Among the entries below, find the lines that hold the word "жильё" and report them.

[[ MATERIAL FOR THE TASK open ]]

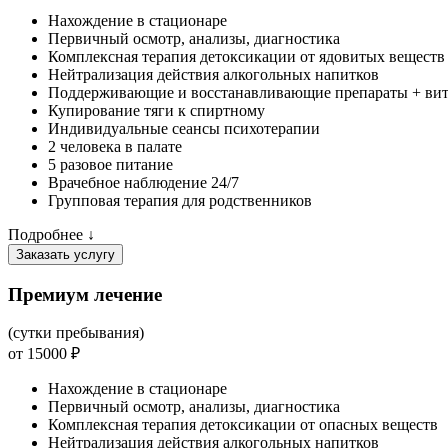
Нахождение в стационаре
Первичный осмотр, анализы, диагностика
Комплексная терапия детоксикации от ядовитых веществ
Нейтрализация действия алкогольных напитков
Поддерживающие и восстанавливающие препараты + ви
Купирование тяги к спиртному
Индивидуальные сеансы психотерапии
2 человека в палате
5 разовое питание
Врачебное наблюдение 24/7
Групповая терапия для родственников
Подробнее ↓
Заказать услугу
Премиум лечение
(сутки пребывания)
от 15000 ₽
Нахождение в стационаре
Первичный осмотр, анализы, диагностика
Комплексная терапия детоксикации от опасных веществ
Нейтрализация действия алкогольных напитков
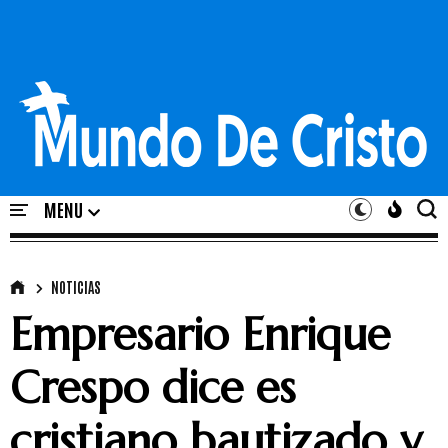
NOTICIAS
Empresario Enrique
Crespo dice es
cristiano bautizado y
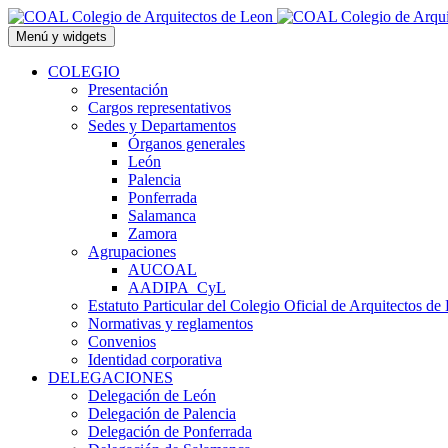
Saltar
al
Menú y widgets
contenido
COLEGIO
Presentación
Cargos representativos
Sedes y Departamentos
Órganos generales
León
Palencia
Ponferrada
Salamanca
Zamora
Agrupaciones
AUCOAL
AADIPA_CyL
Estatuto Particular del Colegio Oficial de Arquitectos de
Normativas y reglamentos
Convenios
Identidad corporativa
DELEGACIONES
Delegación de León
Delegación de Palencia
Delegación de Ponferrada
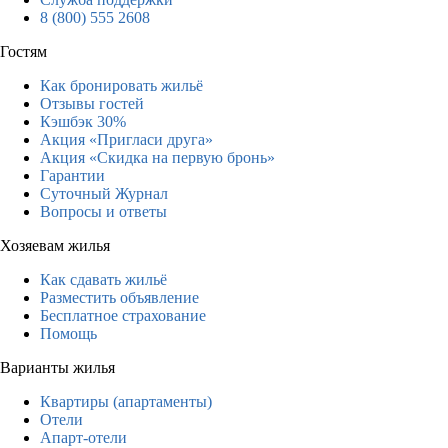
8 (800) 555 2608
Гостям
Как бронировать жильё
Отзывы гостей
Кэшбэк 30%
Акция «Пригласи друга»
Акция «Скидка на первую бронь»
Гарантии
Суточный Журнал
Вопросы и ответы
Хозяевам жилья
Как сдавать жильё
Разместить объявление
Бесплатное страхование
Помощь
Варианты жилья
Квартиры (апартаменты)
Отели
Апарт-отели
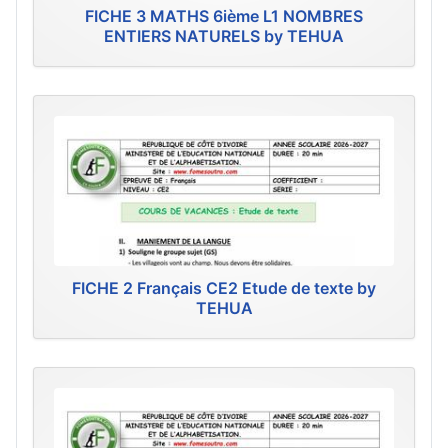
FICHE 3 MATHS 6ième L1 NOMBRES
ENTIERS NATURELS by TEHUA
FICHE 2 Français CE2 Etude de texte by
TEHUA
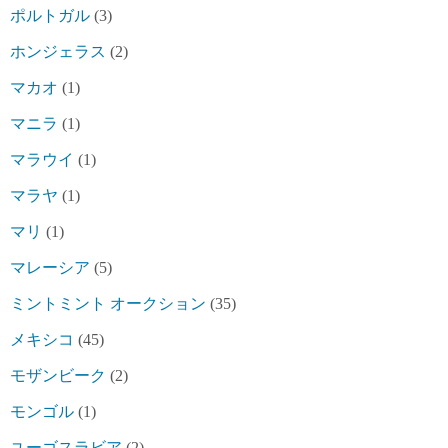
ポルトガル
(3)
ホンジェラス
(2)
マカオ
(1)
マニラ
(1)
マラウイ
(1)
マラヤ
(1)
マリ
(1)
マレーシア
(5)
ミントミント オークション
(35)
メキシコ
(45)
モザンビーク
(2)
モンゴル
(1)
ユーゴスラビア
(2)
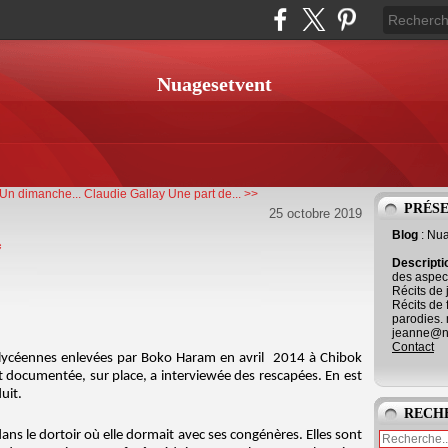
Nuagesetvent
Un dimanche...
Claudie Gallay Une part de... >>
PRÉS
25 octobre 2019
Blog
: Nu
*
Descript
des aspect
Récits de 
Récits de 
parodies. 
jeanne@ne
Contact
des lycéennes enlevées par Boko Haram en avril 2014 à Chibok
est documentée, sur place, a interviewée des rescapées. En est
duit.
RECH
ns le dortoir où elle dormait avec ses congénères. Elles sont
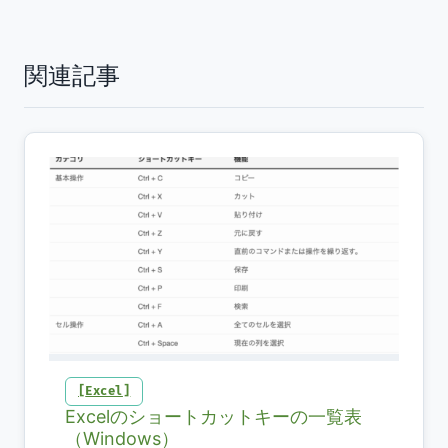
関連記事
Excel
Excelのショートカットキーの一覧表
（Windows）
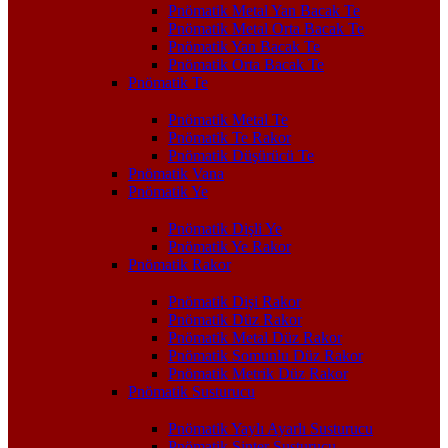
Pnömatik Metal Yan Bacak Te
Pnömatik Metal Orta Bacak Te
Pnömatik Yan Bacak Te
Pnömatik Orta Bacak Te
Pnömatik Te
Pnömatik Metal Te
Pnömatik Te Rakor
Pnömatik Düşürücü Te
Pnömatik Vana
Pnömatik Ye
Pnömatik Dişli Ye
Pnömatik Ye Rakor
Pnömatik Rakor
Pnömatik Dişi Rakor
Pnömatik Düz Rakor
Pnömatik Metal Düz Rakor
Pnömatik Somunlu Düz Rakor
Pnömatik Metrik Düz Rakor
Pnömatik Susturucu
Pnömatik Yaylı Ayarlı Susturucu
Pnömatik Sinter Susturucu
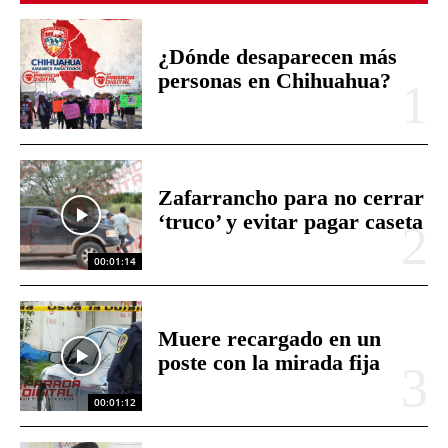
¿Dónde desaparecen más
personas en Chihuahua?
Zafarrancho para no cerrar
‘truco’ y evitar pagar caseta
00:01:14
Muere recargado en un
poste con la mirada fija
00:01:12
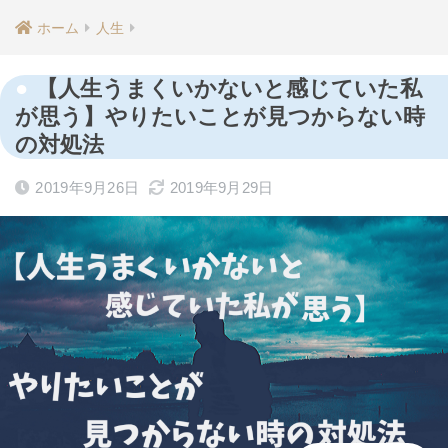
ホーム
人生
【人生うまくいかないと感じていた私
が思う】やりたいことが見つからない時
の対処法
2019年9月26日
2019年9月29日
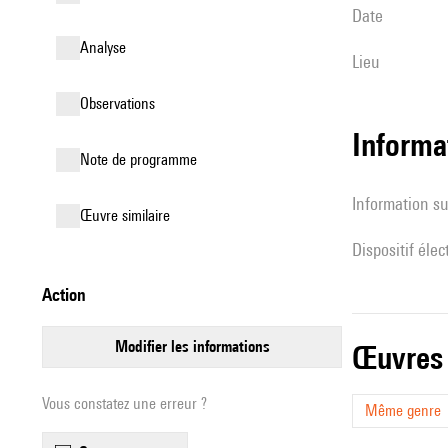
date
analyse
lieu
observations
Informa
Note de programme
Information su
œuvre similaire
Dispositif éle
action
modifier les informations
œuvres
Vous constatez une erreur ?
Même genre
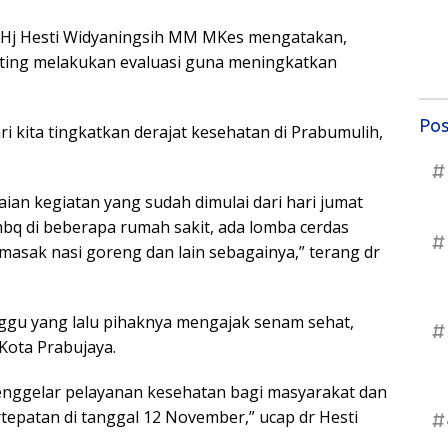
r Hj Hesti Widyaningsih MM MKes mengatakan,
nting melakukan evaluasi guna meningkatkan
Pos
i kita tingkatkan derajat kesehatan di Prabumulih,
#
an kegiatan yang sudah dimulai dari hari jumat
mbq di beberapa rumah sakit, ada lomba cerdas
#
masak nasi goreng dan lain sebagainya,” terang dr
gu yang lalu pihaknya mengajak senam sehat,
#
Kota Prabujaya.
enggelar pelayanan kesehatan bagi masyarakat dan
tepatan di tanggal 12 November,” ucap dr Hesti
#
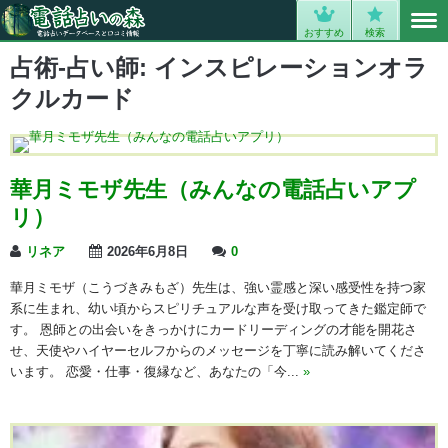
MENU
0
おすすめ
検索
占術-占い師:
インスピレーションオラ
クルカード
華月ミモザ先生（みんなの電話占いアプ
リ）
リネア
2026年6月8日
0
華月ミモザ（こうづきみもざ）先生は、強い霊感と深い感受性を持つ家
系に生まれ、幼い頃からスピリチュアルな声を受け取ってきた鑑定師で
す。 恩師との出会いをきっかけにカードリーディングの才能を開花さ
せ、天使やハイヤーセルフからのメッセージを丁寧に読み解いてくださ
います。 恋愛・仕事・復縁など、あなたの「今...
»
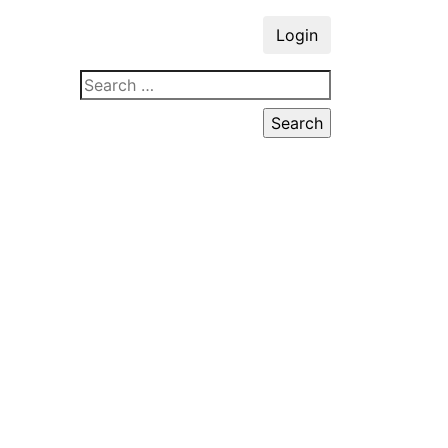
Login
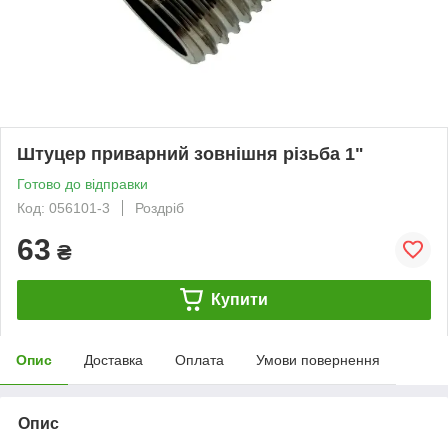
Штуцер приварний зовнішня різьба 1"
Готово до відправки
Код: 056101-3
Роздріб
63
₴
Купити
Опис
Доставка
Оплата
Умови повернення
Опис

[[ MATERIAL FOR THE TASK closed ]]

» RESPONSE BELOW
Как бронировать жильё
Как сдавать жильё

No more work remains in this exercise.